Start of Block

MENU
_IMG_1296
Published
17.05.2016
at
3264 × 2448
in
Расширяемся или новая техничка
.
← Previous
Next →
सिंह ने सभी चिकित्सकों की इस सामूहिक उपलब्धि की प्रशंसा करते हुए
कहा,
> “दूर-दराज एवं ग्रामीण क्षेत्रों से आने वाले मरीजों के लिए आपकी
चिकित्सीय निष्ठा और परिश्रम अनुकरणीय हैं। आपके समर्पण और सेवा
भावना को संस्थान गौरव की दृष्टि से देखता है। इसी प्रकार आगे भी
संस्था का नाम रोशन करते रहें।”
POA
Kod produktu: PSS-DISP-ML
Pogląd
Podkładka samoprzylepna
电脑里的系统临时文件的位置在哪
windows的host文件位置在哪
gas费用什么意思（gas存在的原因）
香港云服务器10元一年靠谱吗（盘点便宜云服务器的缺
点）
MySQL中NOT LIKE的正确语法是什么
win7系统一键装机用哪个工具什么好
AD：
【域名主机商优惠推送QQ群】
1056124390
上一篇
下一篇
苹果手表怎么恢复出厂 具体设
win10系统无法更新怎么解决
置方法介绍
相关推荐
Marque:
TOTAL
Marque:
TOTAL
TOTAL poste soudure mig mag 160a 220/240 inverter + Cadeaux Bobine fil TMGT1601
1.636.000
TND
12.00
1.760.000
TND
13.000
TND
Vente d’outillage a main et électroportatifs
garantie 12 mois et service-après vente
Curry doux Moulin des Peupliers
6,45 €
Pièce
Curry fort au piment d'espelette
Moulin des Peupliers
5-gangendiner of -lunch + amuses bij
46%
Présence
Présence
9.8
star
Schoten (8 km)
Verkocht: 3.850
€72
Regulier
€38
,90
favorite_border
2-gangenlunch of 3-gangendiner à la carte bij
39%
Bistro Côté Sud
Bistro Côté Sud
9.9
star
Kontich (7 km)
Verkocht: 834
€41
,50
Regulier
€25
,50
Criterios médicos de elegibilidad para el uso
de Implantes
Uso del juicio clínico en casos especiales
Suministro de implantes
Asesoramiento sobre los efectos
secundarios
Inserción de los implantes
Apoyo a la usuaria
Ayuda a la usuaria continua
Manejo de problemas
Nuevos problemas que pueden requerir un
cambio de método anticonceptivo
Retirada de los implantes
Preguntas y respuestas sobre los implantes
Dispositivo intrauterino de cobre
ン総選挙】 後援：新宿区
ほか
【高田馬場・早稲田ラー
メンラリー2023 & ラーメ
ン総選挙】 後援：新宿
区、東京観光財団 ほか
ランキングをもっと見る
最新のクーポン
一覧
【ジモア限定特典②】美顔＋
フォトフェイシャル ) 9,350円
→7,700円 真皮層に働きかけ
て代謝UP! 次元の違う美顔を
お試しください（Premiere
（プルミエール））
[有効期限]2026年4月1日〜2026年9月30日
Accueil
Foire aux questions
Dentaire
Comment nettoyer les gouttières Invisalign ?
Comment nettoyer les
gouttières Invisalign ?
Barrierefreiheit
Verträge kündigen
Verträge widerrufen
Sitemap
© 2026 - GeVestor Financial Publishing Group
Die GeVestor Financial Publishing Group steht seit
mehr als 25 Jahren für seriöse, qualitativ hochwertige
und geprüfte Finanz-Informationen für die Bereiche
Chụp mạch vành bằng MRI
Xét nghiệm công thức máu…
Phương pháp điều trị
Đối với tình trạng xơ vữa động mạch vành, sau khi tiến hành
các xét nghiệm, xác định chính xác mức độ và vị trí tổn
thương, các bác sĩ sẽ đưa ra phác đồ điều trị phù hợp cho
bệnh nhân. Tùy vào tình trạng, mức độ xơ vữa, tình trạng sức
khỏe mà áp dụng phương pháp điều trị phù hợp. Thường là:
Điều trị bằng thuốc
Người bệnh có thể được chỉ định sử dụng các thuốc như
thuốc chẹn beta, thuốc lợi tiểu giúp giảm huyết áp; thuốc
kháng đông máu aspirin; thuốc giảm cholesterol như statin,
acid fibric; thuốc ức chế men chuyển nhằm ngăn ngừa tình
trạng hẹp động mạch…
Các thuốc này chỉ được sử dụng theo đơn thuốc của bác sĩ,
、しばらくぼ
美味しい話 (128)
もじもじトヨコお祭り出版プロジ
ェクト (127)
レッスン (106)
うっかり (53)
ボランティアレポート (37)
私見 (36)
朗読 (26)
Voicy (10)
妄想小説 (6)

End of Block

▶ _EXERCISE REQUIREMENTS_
Could you copy each line of the material that holds "được"?

▶ _PROBLEM SOLUTION_
Người bệnh có thể được chỉ định sử dụng các thuốc như
Các thuốc này chỉ được sử dụng theo đơn thuốc của bác sĩ,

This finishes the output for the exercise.